**DESCRIPTION OF THE TASK**
Please show every line from the entries that carries the word "linecap".

**EXERCISE INPUTS**
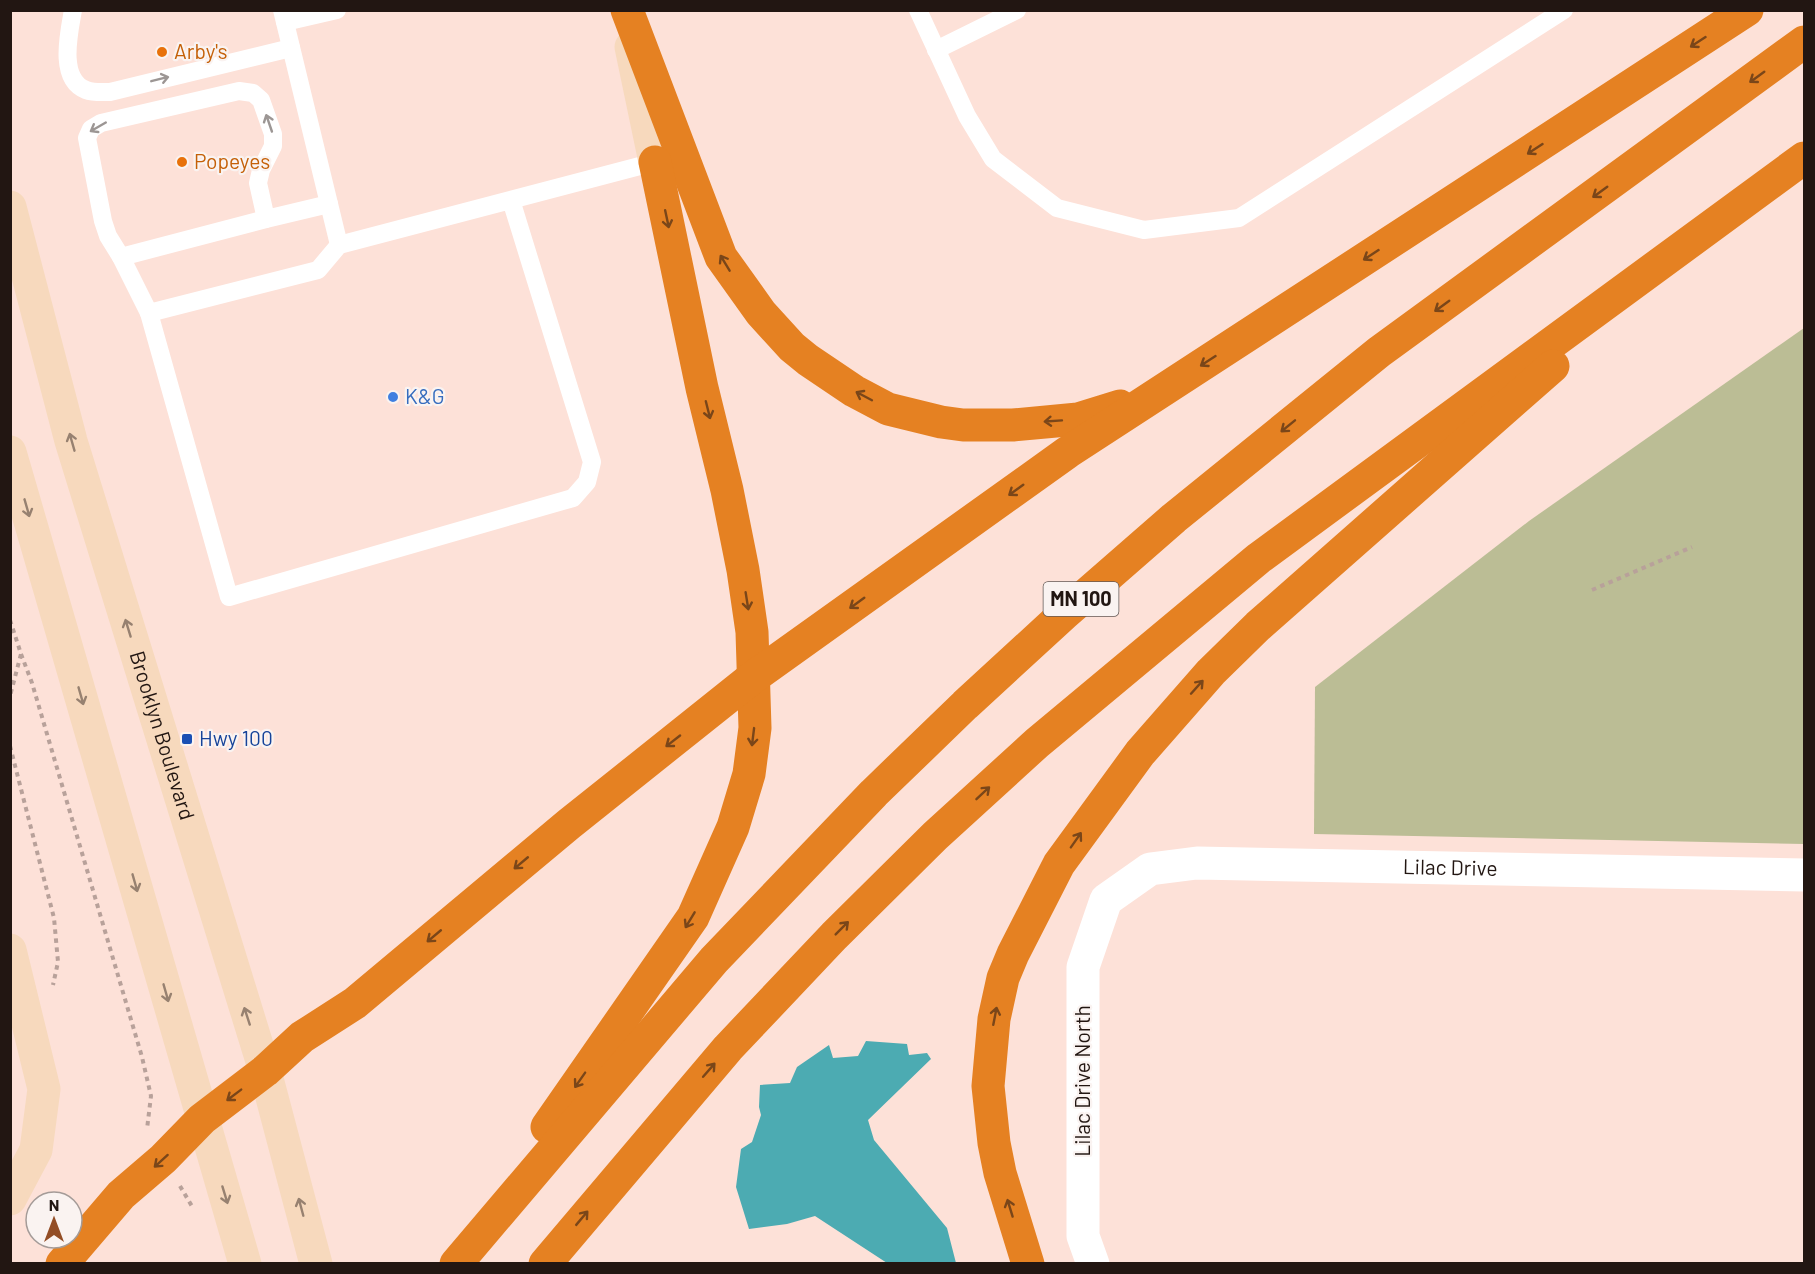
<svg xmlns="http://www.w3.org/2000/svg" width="1815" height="1274" viewBox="0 0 1815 1274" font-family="Barlow,sans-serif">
	<rect width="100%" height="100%" fill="#fde1d8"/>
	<polygon fill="#bbbd95" points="1804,328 1804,844 1314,834 1315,687 1529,521"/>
	<polygon fill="#4cabb2" points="866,1041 907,1044 909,1055 927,1053 931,1059 868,1120 874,1140 947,1228 956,1263 887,1263 815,1216 787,1224 749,1229 736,1187 741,1149 752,1142 761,1115 759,1107 760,1085 790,1083 797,1067 829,1045 833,1058 858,1056"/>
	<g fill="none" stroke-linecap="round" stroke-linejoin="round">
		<g stroke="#b8a19a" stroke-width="4" stroke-dasharray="4.5 4.5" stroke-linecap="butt">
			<polyline points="1592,590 1692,547"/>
			<polyline points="10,620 21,654 10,696"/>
			<polyline points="21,654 32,683 142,1057 151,1096 147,1129"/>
			<polyline points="10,746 54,918 58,962 53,985"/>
			<polyline points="180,1186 193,1208"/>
		</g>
		<g stroke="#fff" stroke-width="18">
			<path d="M 73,10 C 69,33 58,79 86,90 C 94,93 103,92 110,92 L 291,48"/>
			<polyline points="282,10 339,245"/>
			<polyline points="918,10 967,116 993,159 1057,208 1144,230 1239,218 1564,10"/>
			<polyline points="285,22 337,10"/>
			<polyline points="936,50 1017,10"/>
			<polyline points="511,200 592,462 587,482 573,498 229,597 149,313 318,270 339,245 655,162"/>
			<polyline points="121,257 108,236 103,221 87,138 91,129 101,123 239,91 253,93 261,100 273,134 273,146 261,170 258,183 266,219"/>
			<polyline points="149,313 121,257 266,219 329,204"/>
		</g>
		<path stroke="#fff" stroke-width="33" id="s1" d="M 1093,1264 L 1083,1236 L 1083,967 L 1106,900 L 1150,869 L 1197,863 L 1804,875"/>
		<g stroke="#f7d9bd" stroke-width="33">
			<polyline points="631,47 655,162"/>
			<path id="s2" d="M 10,207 L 71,441 L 265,1071 L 316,1264"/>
			<polyline points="10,452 245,1264"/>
			<polyline points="10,950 44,1089 36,1150 10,1199"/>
		</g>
		<g stroke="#e58122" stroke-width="33">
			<polyline points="627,10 721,257 761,313 792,347 808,360 854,391 888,409 941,422 963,425 1013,425 1078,419 1120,406"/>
			<polyline points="547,1127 693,917 733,827 749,774 755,728 752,632 743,570 727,490 702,388 655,162"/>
			<polyline points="62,1264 121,1195 163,1159 202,1119 265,1071 302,1037 355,1003 569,824 752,678 1068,452 1747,10"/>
			<polyline points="456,1264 714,960 874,793 965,705 1064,614 1174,518 1379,352 1804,42"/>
			<polyline points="545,1264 728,1048 834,936 935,836 1037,743 1259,558 1804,158"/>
			<polyline points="1028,1264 1000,1173 994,1143 988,1086 994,1019 1003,978 1013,954 1059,864 1140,753 1211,672 1258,626 1553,366"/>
		</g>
	</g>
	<defs><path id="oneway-shaft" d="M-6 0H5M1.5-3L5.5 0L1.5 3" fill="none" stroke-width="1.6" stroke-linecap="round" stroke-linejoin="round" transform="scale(1.5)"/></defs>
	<g stroke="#7a4619">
		<use href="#oneway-shaft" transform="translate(1698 42) rotate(147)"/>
		<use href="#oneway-shaft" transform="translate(1757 77) rotate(144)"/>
		<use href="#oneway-shaft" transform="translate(1535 149) rotate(147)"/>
		<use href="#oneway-shaft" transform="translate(1600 192) rotate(144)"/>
		<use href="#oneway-shaft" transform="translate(667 219) rotate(78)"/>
		<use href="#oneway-shaft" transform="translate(1371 255) rotate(147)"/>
		<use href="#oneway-shaft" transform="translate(725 263) rotate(-121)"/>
		<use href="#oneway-shaft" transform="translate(1442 306) rotate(144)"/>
		<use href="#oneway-shaft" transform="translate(1208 361) rotate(147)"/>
		<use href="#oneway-shaft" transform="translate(864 396) rotate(-152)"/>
		<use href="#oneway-shaft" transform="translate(708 410) rotate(76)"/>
		<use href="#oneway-shaft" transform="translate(1053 421) rotate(176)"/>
		<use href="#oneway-shaft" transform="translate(1288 426) rotate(141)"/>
		<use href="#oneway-shaft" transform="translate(1016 490) rotate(144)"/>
		<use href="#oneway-shaft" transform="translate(747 601) rotate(81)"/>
		<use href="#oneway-shaft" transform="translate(857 603) rotate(144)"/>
		<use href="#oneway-shaft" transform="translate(1197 687) rotate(-48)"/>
		<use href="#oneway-shaft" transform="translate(753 737) rotate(97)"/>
		<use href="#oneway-shaft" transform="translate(673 741) rotate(142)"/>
		<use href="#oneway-shaft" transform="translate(983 793) rotate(-43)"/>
		<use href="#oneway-shaft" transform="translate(1076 840) rotate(-55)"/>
		<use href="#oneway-shaft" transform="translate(521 863) rotate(140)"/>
		<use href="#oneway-shaft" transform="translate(690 920) rotate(121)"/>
		<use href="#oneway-shaft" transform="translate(842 928) rotate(-45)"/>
		<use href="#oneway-shaft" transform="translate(434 936) rotate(140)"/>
		<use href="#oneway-shaft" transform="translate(995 1016) rotate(-79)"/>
		<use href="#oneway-shaft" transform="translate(709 1070) rotate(-49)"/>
		<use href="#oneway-shaft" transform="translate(580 1080) rotate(125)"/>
		<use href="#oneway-shaft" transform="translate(234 1095) rotate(143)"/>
		<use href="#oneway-shaft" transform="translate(161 1161) rotate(138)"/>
		<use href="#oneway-shaft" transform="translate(1010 1208) rotate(-107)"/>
		<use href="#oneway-shaft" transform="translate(582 1218) rotate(-50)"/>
	</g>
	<g stroke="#9c9694">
		<use href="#oneway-shaft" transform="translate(160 79) rotate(-14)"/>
		<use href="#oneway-shaft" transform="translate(269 123) rotate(-109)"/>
		<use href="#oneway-shaft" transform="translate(98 127) rotate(150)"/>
	</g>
	<g stroke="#978170">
		<use href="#oneway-shaft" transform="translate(72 442) rotate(-106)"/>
		<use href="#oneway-shaft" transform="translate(27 508) rotate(74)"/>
		<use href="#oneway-shaft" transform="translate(128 628) rotate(-107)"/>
		<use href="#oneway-shaft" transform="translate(81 696) rotate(74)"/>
		<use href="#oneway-shaft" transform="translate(135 883) rotate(74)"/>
		<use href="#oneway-shaft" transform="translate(166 993) rotate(74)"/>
		<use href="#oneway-shaft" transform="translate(247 1016) rotate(-108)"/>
		<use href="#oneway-shaft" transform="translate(225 1195) rotate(73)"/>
		<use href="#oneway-shaft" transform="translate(301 1207) rotate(-105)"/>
	</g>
	<g fill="#e8710a" stroke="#faf3f1" stroke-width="2">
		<circle cx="162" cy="52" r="6"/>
		<circle cx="182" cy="162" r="6"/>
	</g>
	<circle fill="#3f7fe0" stroke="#faf3f1" stroke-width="2" cx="393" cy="397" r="6"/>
	<rect fill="#1a4fb4" stroke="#faf3f1" stroke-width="2" x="181" y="733" width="12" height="12" rx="3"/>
	<g text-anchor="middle" stroke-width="4.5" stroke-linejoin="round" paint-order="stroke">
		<rect fill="#faf3f1" stroke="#635855" stroke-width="1.5" x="1043.5" y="582" width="75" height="34" rx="4.5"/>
		<g font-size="20" font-weight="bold" fill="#221612">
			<text x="1081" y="606">MN 100</text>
		</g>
		<g font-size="21" fill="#c56008" stroke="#faf3f1" text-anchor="start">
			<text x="174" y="59">Arby's</text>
			<text x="194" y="169">Popeyes</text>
		</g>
		<g font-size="21" fill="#366cbe" stroke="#faf3f1" text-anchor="start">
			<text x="405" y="404">K&amp;G</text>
		</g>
		<g font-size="21" fill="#221612" stroke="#faf3f1">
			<text dy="7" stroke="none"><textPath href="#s2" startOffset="550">Brooklyn Boulevard</textPath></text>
			<text dy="7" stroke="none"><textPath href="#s1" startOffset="724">Lilac Drive</textPath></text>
			<text transform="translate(1083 1081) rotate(-90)" y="7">Lilac Drive North</text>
		</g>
		<g font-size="21" fill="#164399" stroke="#faf3f1" text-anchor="start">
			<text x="199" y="746">Hwy 100</text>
		</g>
	</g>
	<rect width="1815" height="1274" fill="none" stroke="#221612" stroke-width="24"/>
	<g transform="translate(54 1220)"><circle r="28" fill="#faf3f1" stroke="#a49b98" stroke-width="1.5"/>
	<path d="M0-4.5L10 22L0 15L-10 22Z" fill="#934d25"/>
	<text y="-9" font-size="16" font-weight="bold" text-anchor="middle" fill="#221612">N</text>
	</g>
</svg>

**ANSWER SPACE**
	<g fill="none" stroke-linecap="round" stroke-linejoin="round">
		<g stroke="#b8a19a" stroke-width="4" stroke-dasharray="4.5 4.5" stroke-linecap="butt">
	<defs><path id="oneway-shaft" d="M-6 0H5M1.5-3L5.5 0L1.5 3" fill="none" stroke-width="1.6" stroke-linecap="round" stroke-linejoin="round" transform="scale(1.5)"/></defs>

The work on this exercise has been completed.